> [Exercise instructions]
The required output is the line that contains "Tietosuojaseloste" plus every line after it in the listing below, copied exactly as it appears.

> [Input records]
+---+
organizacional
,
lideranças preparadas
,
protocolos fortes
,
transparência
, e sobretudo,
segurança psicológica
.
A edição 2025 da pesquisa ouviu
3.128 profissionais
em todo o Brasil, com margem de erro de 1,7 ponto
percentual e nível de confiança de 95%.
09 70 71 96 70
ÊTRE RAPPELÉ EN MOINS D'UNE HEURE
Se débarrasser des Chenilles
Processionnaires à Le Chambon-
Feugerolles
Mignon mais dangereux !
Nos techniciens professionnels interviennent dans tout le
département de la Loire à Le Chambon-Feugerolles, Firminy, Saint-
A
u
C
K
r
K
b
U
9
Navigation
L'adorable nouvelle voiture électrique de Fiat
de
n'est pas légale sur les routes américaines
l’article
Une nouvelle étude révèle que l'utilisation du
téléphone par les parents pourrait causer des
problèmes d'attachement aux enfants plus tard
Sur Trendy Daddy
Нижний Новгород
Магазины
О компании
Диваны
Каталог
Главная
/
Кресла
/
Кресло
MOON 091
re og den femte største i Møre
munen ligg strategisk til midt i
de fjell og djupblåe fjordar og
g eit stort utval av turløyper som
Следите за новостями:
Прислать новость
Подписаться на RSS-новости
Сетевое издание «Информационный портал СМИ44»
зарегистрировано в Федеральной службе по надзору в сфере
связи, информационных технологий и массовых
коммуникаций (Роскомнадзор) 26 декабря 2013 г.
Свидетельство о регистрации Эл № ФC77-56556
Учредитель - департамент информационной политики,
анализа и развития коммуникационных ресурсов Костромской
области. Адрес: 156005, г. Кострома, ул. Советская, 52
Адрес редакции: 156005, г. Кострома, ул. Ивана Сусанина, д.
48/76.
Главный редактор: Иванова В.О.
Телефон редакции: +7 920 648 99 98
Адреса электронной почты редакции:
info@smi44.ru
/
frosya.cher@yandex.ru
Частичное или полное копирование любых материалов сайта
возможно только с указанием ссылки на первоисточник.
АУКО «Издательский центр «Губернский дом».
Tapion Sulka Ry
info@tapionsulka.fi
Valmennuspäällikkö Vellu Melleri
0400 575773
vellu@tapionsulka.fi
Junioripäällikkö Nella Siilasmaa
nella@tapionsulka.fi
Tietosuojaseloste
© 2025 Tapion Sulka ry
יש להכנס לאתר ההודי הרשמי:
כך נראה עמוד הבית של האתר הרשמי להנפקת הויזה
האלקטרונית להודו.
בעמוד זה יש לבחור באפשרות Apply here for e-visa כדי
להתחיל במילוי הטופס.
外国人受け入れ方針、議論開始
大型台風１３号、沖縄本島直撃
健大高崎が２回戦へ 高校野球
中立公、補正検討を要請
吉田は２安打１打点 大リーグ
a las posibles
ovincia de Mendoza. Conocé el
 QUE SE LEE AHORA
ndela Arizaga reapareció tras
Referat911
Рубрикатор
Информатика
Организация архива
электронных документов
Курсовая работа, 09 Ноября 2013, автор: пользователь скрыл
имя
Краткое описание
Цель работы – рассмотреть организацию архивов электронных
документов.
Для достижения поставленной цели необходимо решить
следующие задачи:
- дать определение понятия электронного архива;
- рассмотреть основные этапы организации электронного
+---+
> [Result of the task]
Tietosuojaseloste
© 2025 Tapion Sulka ry
יש להכנס לאתר ההודי הרשמי:
כך נראה עמוד הבית של האתר הרשמי להנפקת הויזה
האלקטרונית להודו.
בעמוד זה יש לבחור באפשרות Apply here for e-visa כדי
להתחיל במילוי הטופס.
外国人受け入れ方針、議論開始
大型台風１３号、沖縄本島直撃
健大高崎が２回戦へ 高校野球
中立公、補正検討を要請
吉田は２安打１打点 大リーグ
a las posibles
ovincia de Mendoza. Conocé el
 QUE SE LEE AHORA
ndela Arizaga reapareció tras
Referat911
Рубрикатор
Информатика
Организация архива
электронных документов
Курсовая работа, 09 Ноября 2013, автор: пользователь скрыл
имя
Краткое описание
Цель работы – рассмотреть организацию архивов электронных
документов.
Для достижения поставленной цели необходимо решить
следующие задачи:
- дать определение понятия электронного архива;
- рассмотреть основные этапы организации электронного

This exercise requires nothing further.